Abstract:
The photovoltaic absorber Cu2ZnSn(SSe1– x)4 (CZTSSe) has attracted interest in recent years due to the earth-abundance of its elements and the realization of high performance (13.8% power conversion efficiency, PCE). To raise the performance of CZTSSe-based solar cells, much effort has been applied to improving the quality of absorbers, band alignments/passivation at the p-n junction, and front/back interfaces/contacts.

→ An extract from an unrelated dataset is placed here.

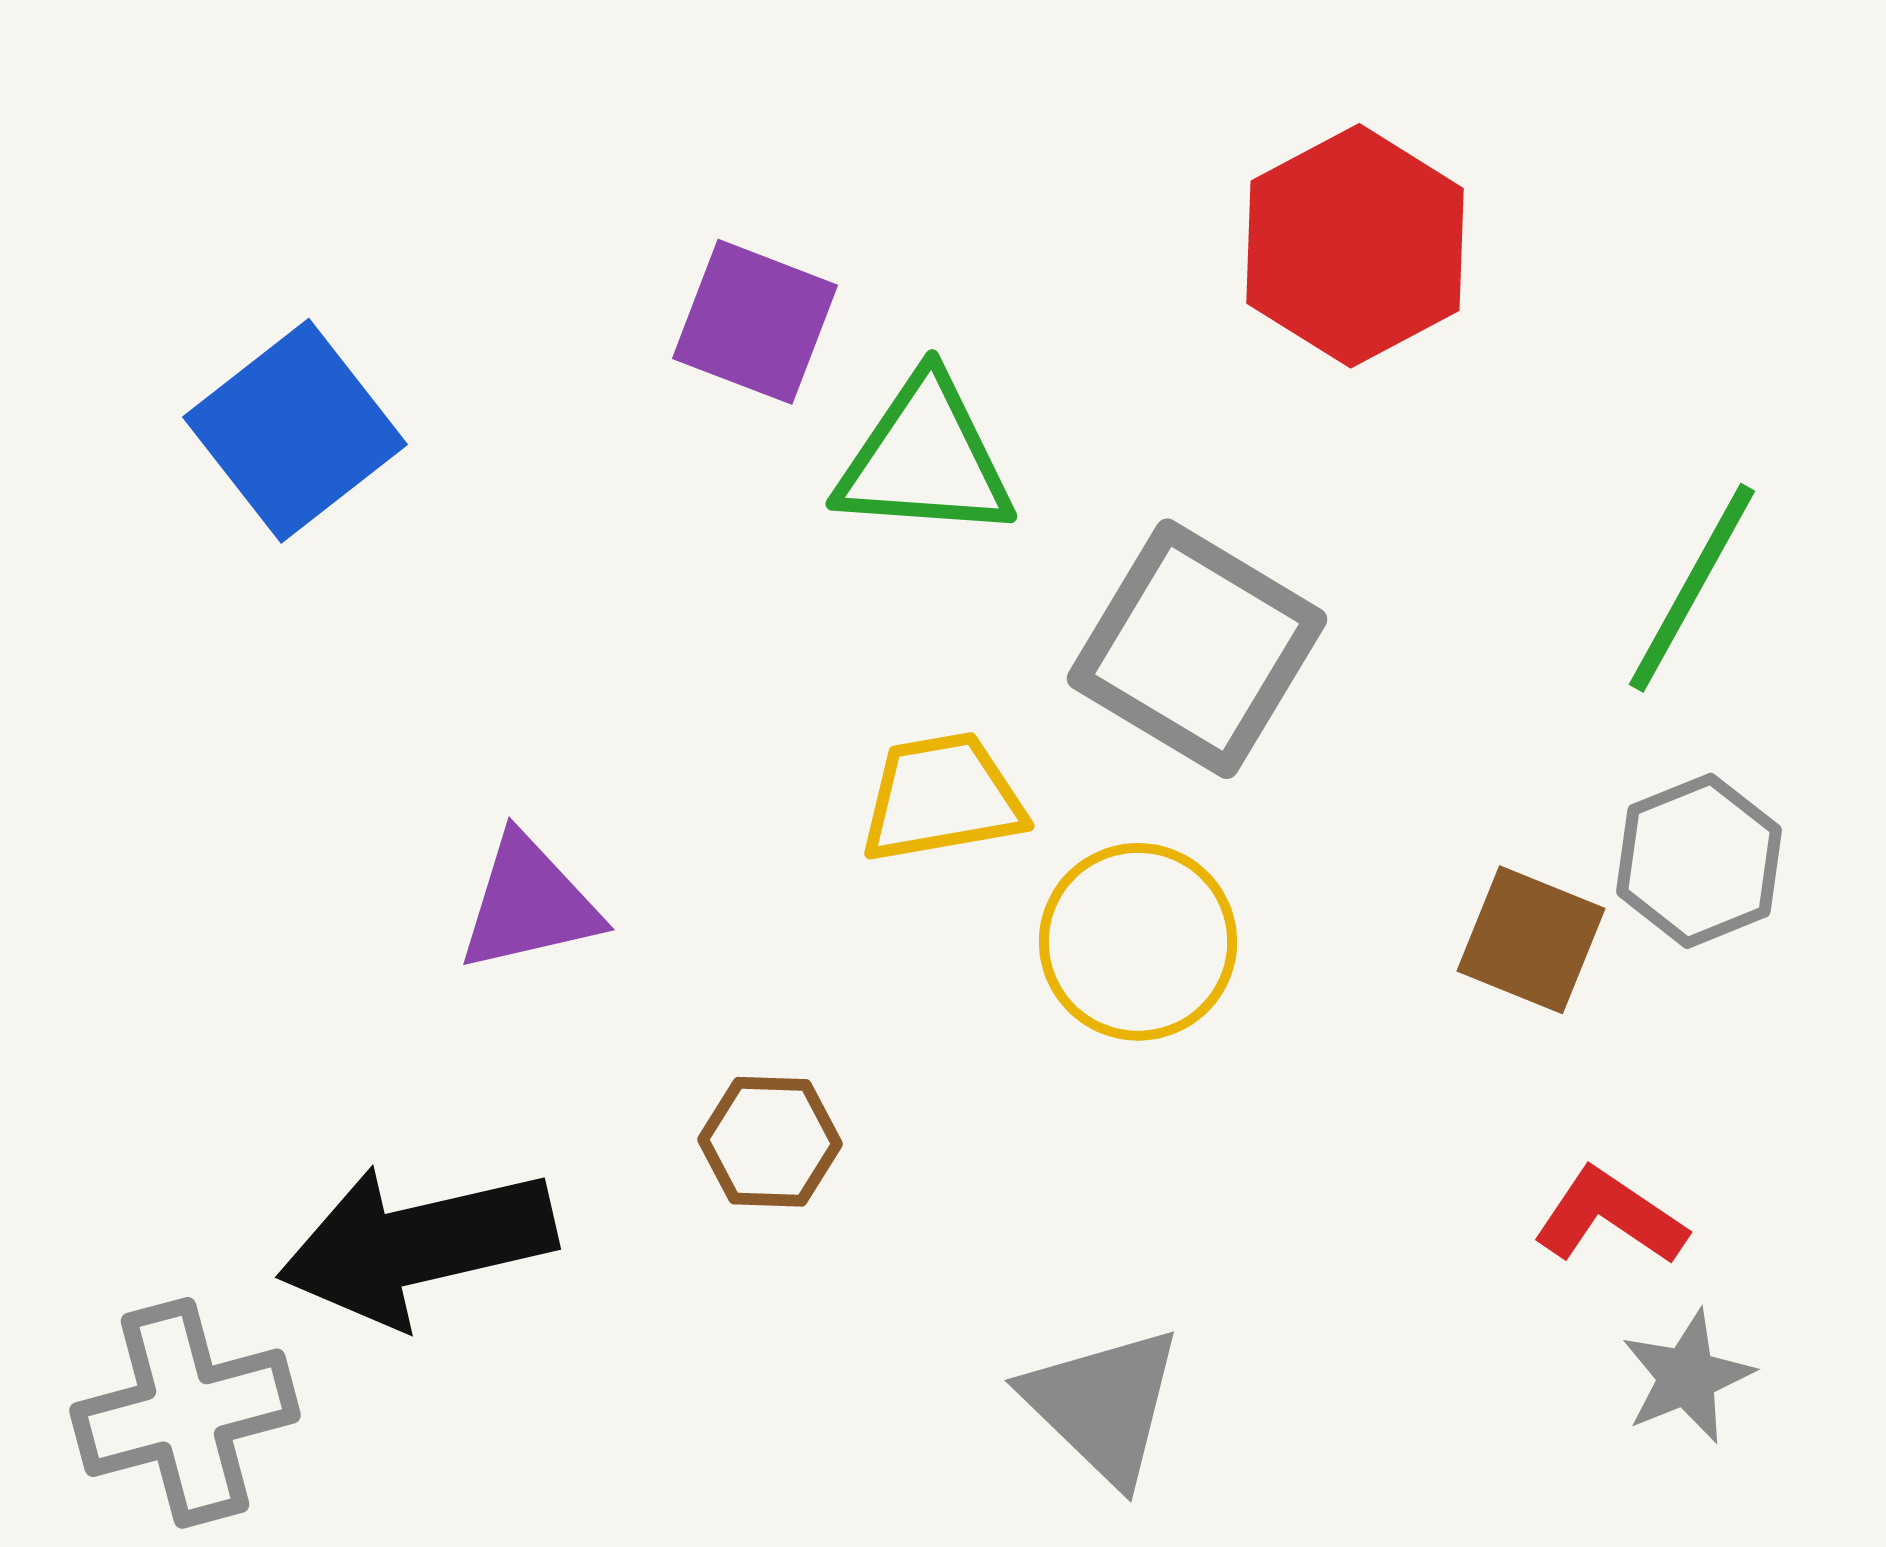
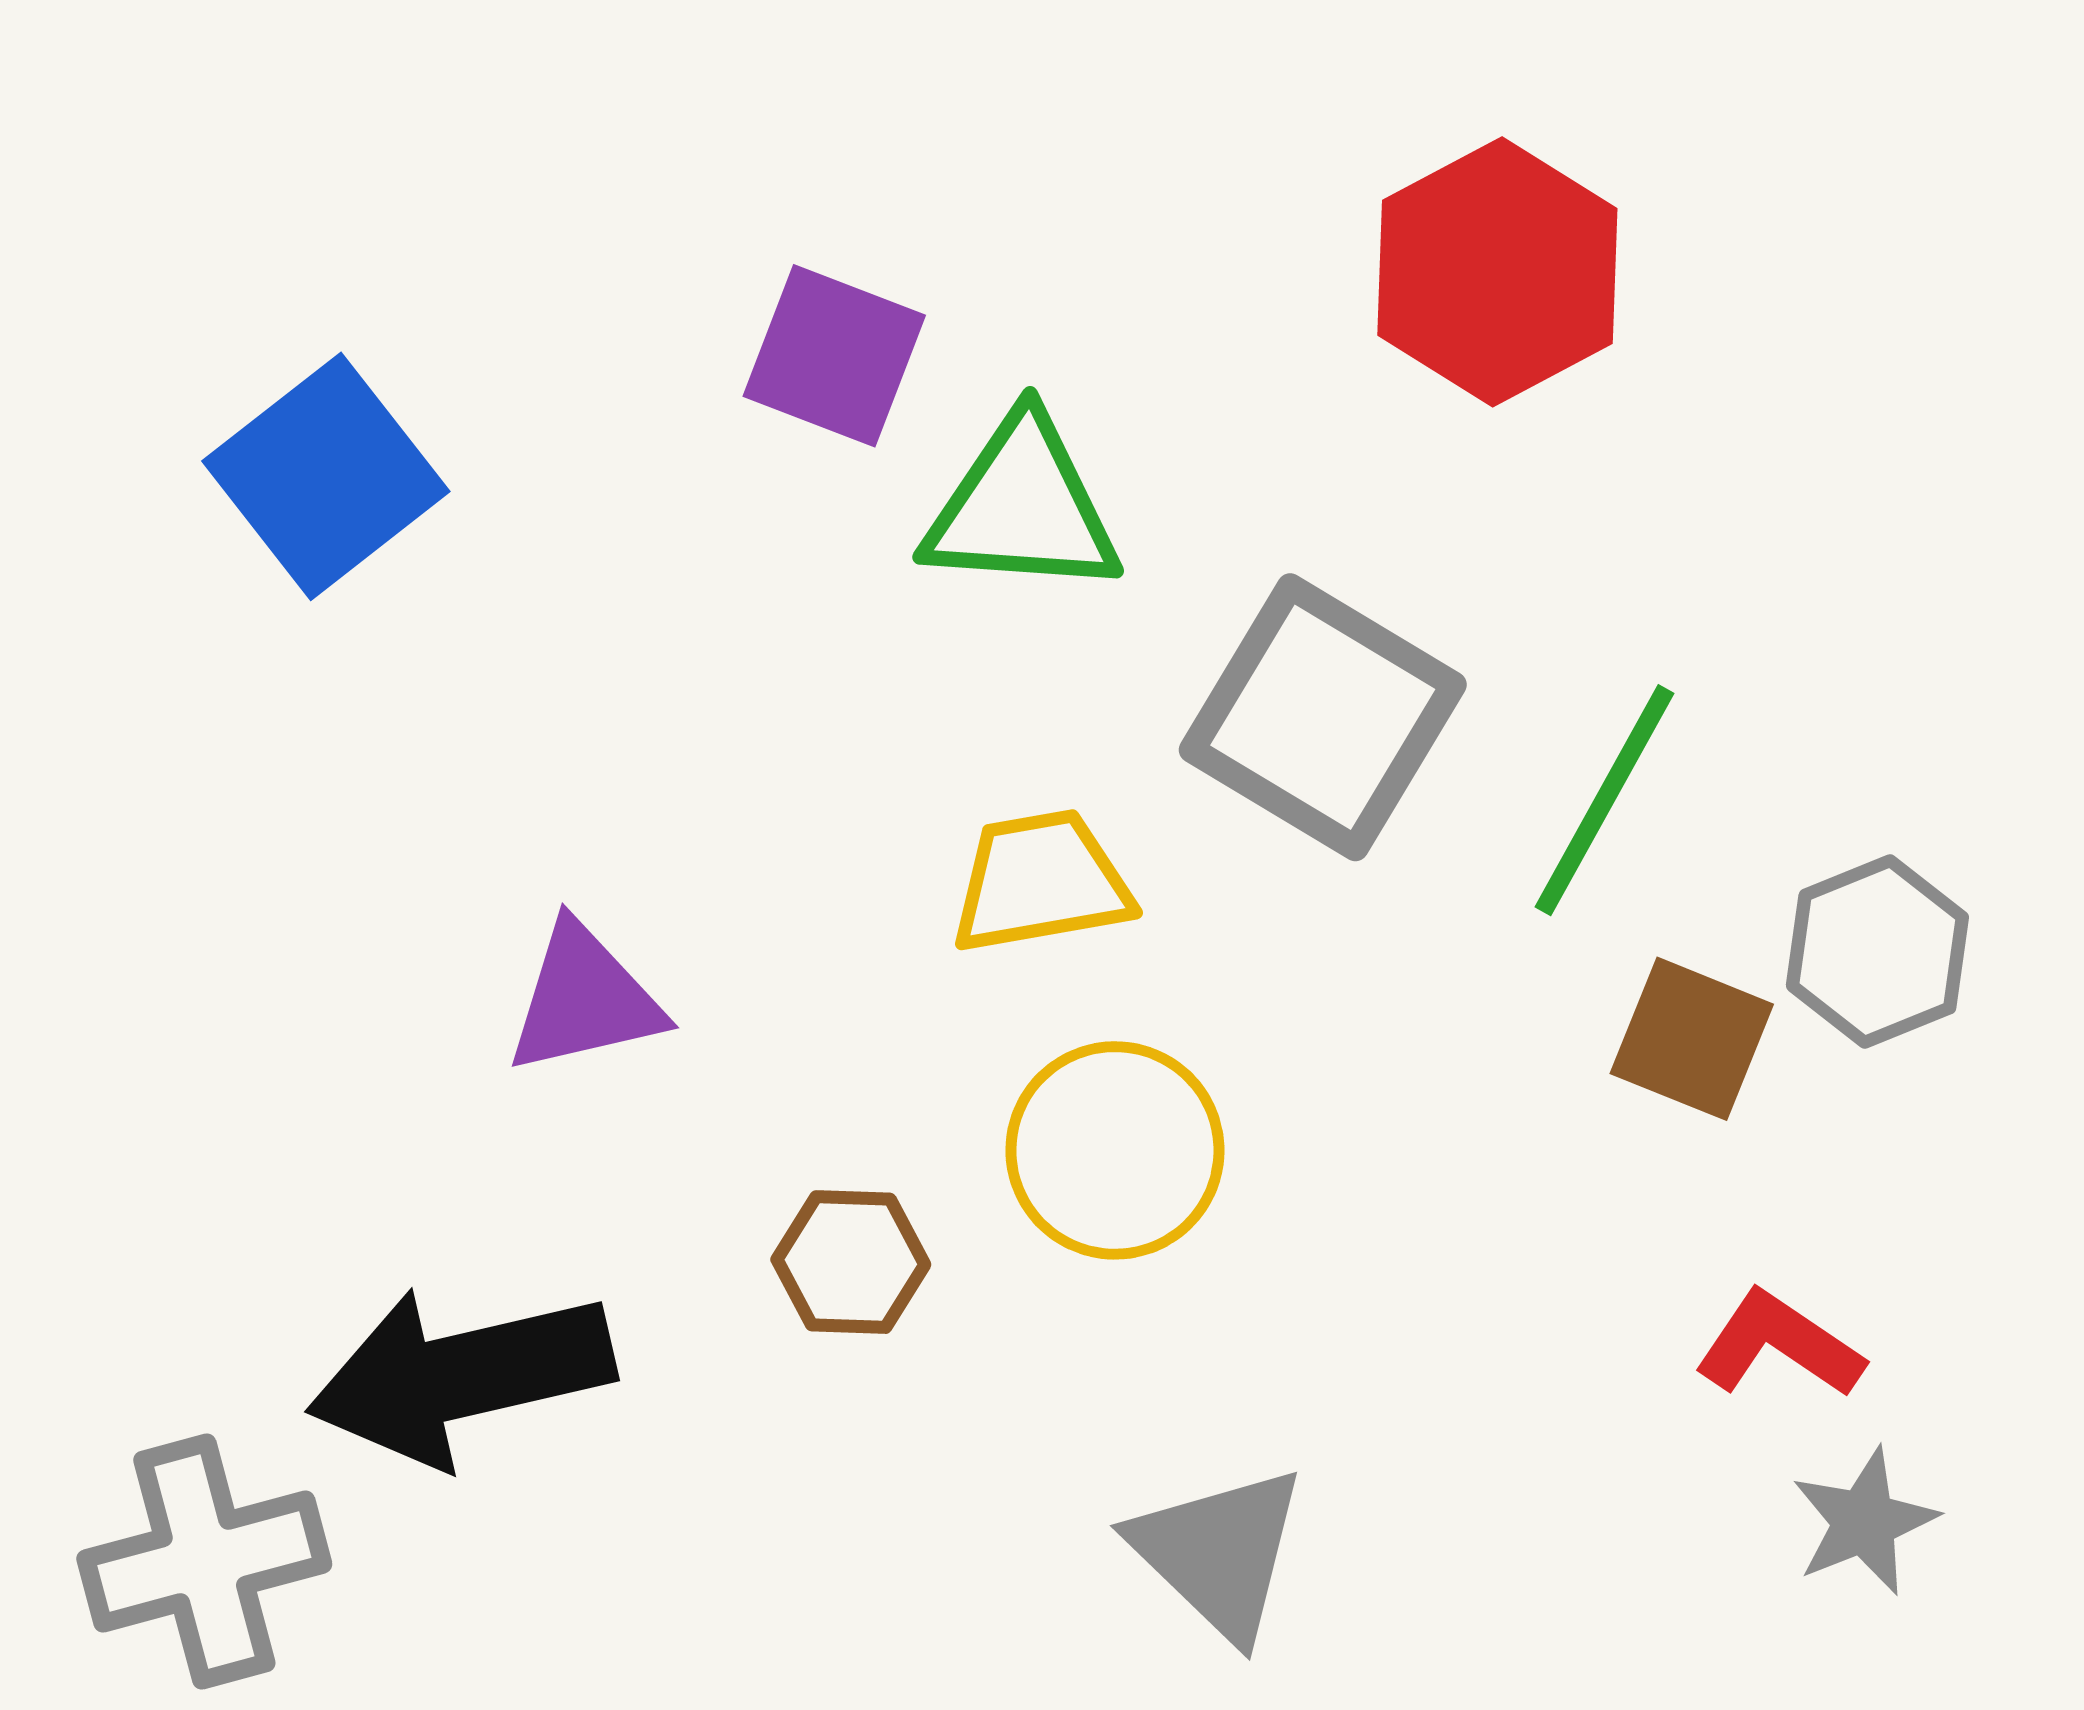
green line: (1692, 588) -> (1604, 800), moved
yellow circle: (1138, 942) -> (1115, 1150), moved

This study focuses on the cation substitution of kesterite-based solar cells to suppress the cation disorder in the absorber layer and hence device performance. Due to the similarity between the covalent radii of Cu & Zn, the most prevalent Cu/Zn antisite defects will limit the Voc. Understanding the nature of and controlling the cation disorder in kesterite-based absorber materials remains a crucial challenge for improving their photovoltaic (PV) performances. Herein, the combination of neutron diffraction and synchrotron-based X-ray absorption techniques was implemented to investigate the relationships among cation disorder, defect concentration, overall long-range crystallographic order, and local atomic-scale structure for (AgxCu1−x)2ZnSnSe4 (ACZTSe) material. The joint Rietveld refinement technique was used to directly reveal the cation substitution's effect and quantify the defects' concentration in Ag-alloyed stoichiometric and non-stoichiometric Cu2ZnSnSe4 (CZTSe). The results showed that 10%-Ag-alloyed nonstoichiometric ACZTSe had the lowest concentration of detrimental antisite Cu Zn defects (∼8 × 1019 defects per cm−3), which was two times lower than pristine and five times lower than the stoichiometric compositions. Moreover, Ag incorporation maintained the concentrations of beneficial Cu vacancies (VCu) and antisite ZnCu defects to >2 × 1020 per cm−3. X-ray absorption measurements were performed to verify the disorder degree through the bond length changes and coordination number. Therefore, incorporating Ag into the CZTSe lattice could control the distribution of antisite defects in short- and long-range site disorders. This study paves the way to systematically understand and further improve the properties of kesterite-based materials for different energy applications.